Nearly everything I was consuming at this time has been filtered through this lense, it’s all associated with this weird, dark, directionless sinking feeling… All of it except Das Racist. Somehow they are the one that gets a pass, and I don’t know why. I listened to “Amazing” nearly every day. The released their debut studio album that same fall. You’d think they would be just as tied to this negative emotion as the rest of what I was consuming at the time, but somehow they came out unscathed.
I think it’s just a testament to how fucking good they are. Das Racist is somehow able to levitate above my own mental connections, above this weird filter, and above my own negative nostalgia. That’s impressive. I have absolutely no idea how to end this other than saying Das Racist aren’t the typical rap group. There’s a stretch of songs on their second mixtape that exemplifies everything the group does well: Rapping 2 U, Rooftop, and Return to Innocence. DR were able to make something wholly unique within the hip-hop genre (a scene that I was decidedly not a part of and wanted nothing to do with). They created something that left a major impression on me and is one of the few things from that time in my life that I can still listen to fresh and without any negative associations.

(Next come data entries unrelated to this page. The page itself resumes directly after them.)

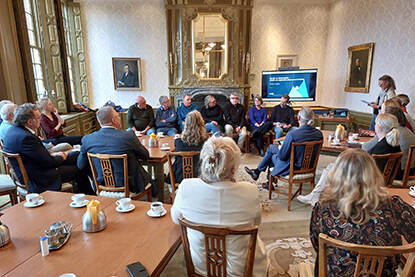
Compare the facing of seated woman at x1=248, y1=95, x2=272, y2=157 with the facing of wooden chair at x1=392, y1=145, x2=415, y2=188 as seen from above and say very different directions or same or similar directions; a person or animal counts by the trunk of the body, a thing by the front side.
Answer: very different directions

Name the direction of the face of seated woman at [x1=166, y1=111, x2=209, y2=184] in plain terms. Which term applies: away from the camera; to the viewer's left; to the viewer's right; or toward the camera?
away from the camera

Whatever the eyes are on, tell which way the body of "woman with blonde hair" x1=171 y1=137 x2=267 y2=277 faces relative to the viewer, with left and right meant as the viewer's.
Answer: facing away from the viewer

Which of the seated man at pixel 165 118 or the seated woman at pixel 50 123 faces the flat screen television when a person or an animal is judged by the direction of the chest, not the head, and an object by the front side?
the seated woman

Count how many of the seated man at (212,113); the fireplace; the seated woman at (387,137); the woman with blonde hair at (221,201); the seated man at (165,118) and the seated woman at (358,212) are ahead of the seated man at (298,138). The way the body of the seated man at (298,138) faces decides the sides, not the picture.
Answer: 3

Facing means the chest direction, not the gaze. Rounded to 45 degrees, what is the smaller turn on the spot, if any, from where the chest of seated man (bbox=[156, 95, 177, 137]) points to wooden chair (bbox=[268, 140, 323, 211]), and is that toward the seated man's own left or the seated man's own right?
approximately 45° to the seated man's own left

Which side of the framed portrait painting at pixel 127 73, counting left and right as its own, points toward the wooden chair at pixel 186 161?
front

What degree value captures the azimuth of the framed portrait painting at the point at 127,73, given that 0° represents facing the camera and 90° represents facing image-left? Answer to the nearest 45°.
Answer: approximately 0°

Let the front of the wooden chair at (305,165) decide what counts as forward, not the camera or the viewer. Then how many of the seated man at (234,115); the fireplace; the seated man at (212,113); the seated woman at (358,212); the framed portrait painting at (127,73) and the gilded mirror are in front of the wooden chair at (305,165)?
5

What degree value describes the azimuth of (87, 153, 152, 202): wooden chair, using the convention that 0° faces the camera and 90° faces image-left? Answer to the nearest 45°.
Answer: approximately 225°

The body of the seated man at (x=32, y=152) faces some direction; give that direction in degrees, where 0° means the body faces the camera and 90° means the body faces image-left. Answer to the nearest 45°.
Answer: approximately 270°

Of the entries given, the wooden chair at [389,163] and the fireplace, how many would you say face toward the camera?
1
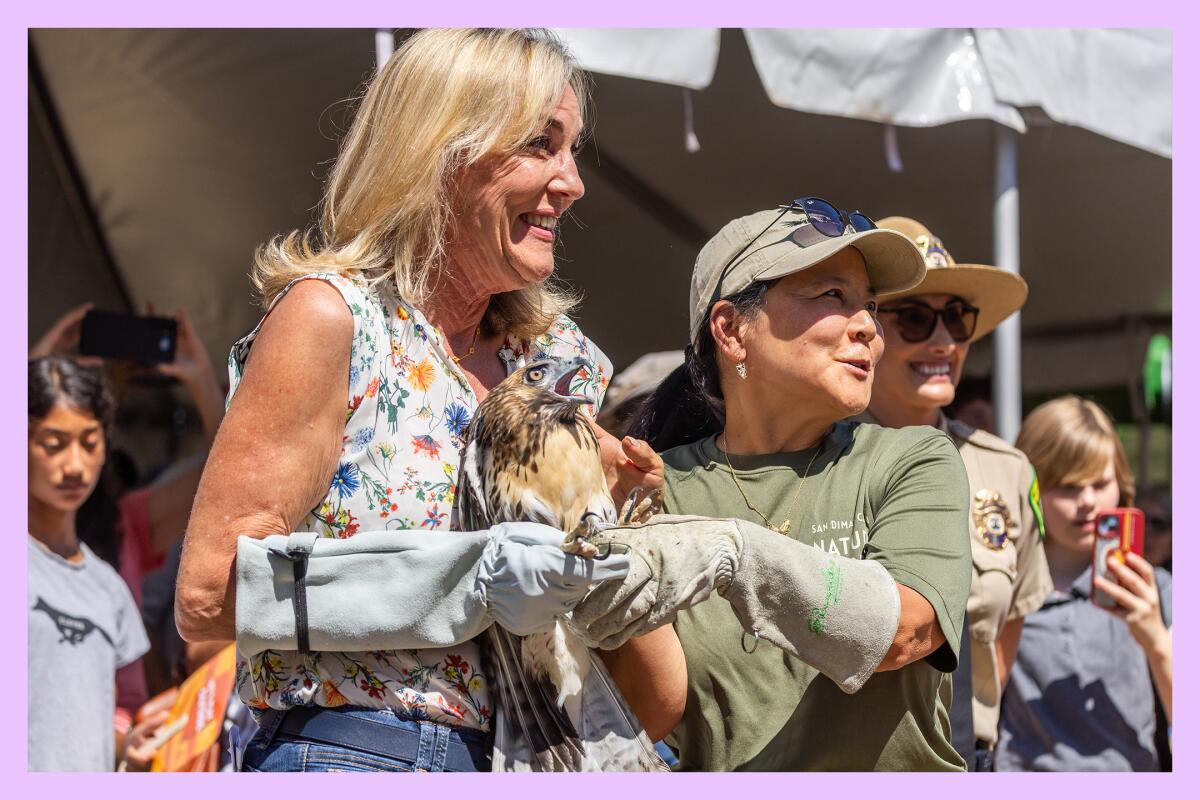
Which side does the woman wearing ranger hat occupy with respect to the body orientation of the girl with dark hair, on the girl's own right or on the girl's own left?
on the girl's own left

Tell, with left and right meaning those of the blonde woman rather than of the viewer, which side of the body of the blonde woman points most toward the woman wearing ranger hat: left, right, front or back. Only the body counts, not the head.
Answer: left

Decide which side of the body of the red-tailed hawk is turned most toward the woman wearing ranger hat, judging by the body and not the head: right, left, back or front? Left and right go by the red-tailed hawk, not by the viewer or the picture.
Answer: left

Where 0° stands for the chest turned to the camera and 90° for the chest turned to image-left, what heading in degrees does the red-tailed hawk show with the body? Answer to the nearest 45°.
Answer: approximately 315°

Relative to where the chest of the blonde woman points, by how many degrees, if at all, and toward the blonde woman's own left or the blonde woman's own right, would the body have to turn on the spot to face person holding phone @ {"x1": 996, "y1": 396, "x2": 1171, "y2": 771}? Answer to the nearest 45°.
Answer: approximately 90° to the blonde woman's own left

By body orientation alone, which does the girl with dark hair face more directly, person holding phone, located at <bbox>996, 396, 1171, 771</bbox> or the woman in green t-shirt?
the woman in green t-shirt

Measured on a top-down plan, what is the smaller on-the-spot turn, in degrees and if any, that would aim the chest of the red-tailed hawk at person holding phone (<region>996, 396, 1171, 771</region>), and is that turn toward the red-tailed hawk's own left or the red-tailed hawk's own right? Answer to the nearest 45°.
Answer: approximately 90° to the red-tailed hawk's own left

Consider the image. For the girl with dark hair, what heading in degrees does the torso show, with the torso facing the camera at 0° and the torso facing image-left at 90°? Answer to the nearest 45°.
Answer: approximately 0°
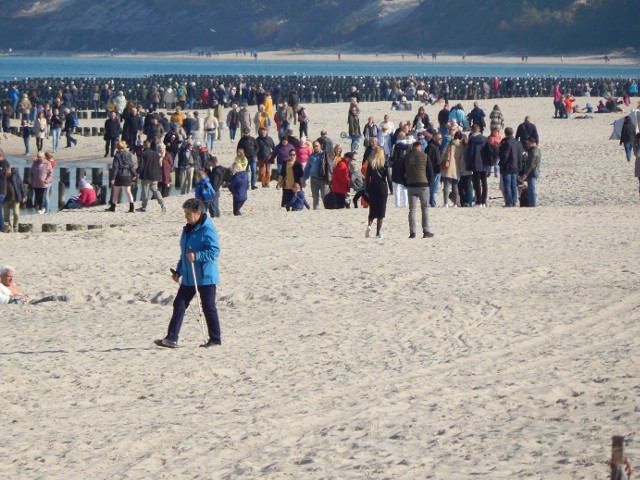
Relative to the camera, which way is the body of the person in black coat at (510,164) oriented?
away from the camera

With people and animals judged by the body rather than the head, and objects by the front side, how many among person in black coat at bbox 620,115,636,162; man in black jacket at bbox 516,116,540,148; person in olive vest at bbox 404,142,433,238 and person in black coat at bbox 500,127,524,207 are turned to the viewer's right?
0

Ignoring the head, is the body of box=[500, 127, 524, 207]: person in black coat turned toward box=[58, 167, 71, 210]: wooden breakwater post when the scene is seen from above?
no

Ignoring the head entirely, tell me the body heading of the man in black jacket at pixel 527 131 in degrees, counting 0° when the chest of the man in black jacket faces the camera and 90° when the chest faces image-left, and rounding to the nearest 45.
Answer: approximately 180°

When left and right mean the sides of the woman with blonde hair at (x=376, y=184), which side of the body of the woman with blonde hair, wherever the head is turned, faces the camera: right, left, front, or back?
back

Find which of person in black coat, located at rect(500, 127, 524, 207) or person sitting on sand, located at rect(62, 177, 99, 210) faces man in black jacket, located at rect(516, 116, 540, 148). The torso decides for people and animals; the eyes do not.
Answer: the person in black coat

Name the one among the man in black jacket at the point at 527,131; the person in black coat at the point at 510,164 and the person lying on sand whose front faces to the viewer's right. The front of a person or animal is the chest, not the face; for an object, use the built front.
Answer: the person lying on sand

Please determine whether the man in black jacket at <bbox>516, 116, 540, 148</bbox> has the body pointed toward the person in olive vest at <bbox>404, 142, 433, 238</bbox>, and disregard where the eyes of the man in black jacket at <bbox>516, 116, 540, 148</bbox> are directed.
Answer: no

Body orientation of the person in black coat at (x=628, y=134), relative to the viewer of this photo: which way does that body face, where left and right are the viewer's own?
facing away from the viewer

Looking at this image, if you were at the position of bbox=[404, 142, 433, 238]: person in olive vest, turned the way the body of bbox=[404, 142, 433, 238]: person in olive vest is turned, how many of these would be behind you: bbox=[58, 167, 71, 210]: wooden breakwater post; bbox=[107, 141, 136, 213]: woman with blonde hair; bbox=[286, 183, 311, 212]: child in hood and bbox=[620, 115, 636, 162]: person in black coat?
0

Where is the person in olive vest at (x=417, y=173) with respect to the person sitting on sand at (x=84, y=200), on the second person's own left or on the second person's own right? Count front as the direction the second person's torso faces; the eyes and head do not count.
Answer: on the second person's own left

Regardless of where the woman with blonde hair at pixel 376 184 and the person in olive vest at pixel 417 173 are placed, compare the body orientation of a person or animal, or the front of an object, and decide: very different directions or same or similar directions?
same or similar directions

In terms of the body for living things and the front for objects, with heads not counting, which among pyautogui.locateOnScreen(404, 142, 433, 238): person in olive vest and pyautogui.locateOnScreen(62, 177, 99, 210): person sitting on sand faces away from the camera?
the person in olive vest

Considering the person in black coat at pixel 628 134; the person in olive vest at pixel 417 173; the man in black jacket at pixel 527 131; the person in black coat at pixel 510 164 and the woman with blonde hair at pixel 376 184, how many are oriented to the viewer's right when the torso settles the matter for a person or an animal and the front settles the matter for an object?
0

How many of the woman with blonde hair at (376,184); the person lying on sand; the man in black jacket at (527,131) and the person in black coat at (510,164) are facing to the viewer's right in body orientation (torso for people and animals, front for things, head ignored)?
1
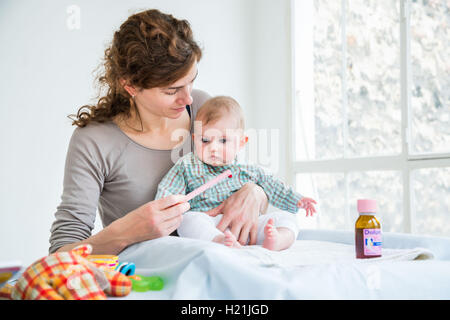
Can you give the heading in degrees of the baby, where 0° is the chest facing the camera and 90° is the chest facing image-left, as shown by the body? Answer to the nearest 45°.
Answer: approximately 0°

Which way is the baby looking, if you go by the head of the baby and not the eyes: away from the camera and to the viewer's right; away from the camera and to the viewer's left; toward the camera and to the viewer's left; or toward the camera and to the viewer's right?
toward the camera and to the viewer's left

Weed fucking sucks. I obviously “get” weed, but after enough bad trips, stupid decisions, and perspective, I’ve come to realize that it’s not for me. I don’t look down on people that smoke, and after all, it genuinely helps some people… but I just think that in my case it did more harm than good. I’m glad that I experienced it, and it absolutely opened my mind up in different directions, but it’s not something I’d ever want to “return to.” Das Racist is my one solid tie still remaining from that point in my life, and the fact that their music was able to come out the other side of that experience unaffected is fucking commendable. It’s rap no one else does, and that no one else can do. It was cultural, self-aware, tapped-in hip-hop that is not only unaffected by my own stupid brain, but a genuine joy to listen to. It showed me what hip-hop was possible of achieving, and the fact that it’s just as comedic as it is genuine is an incredibly rare feat. Thank god for this group of three racially-ambiguous men.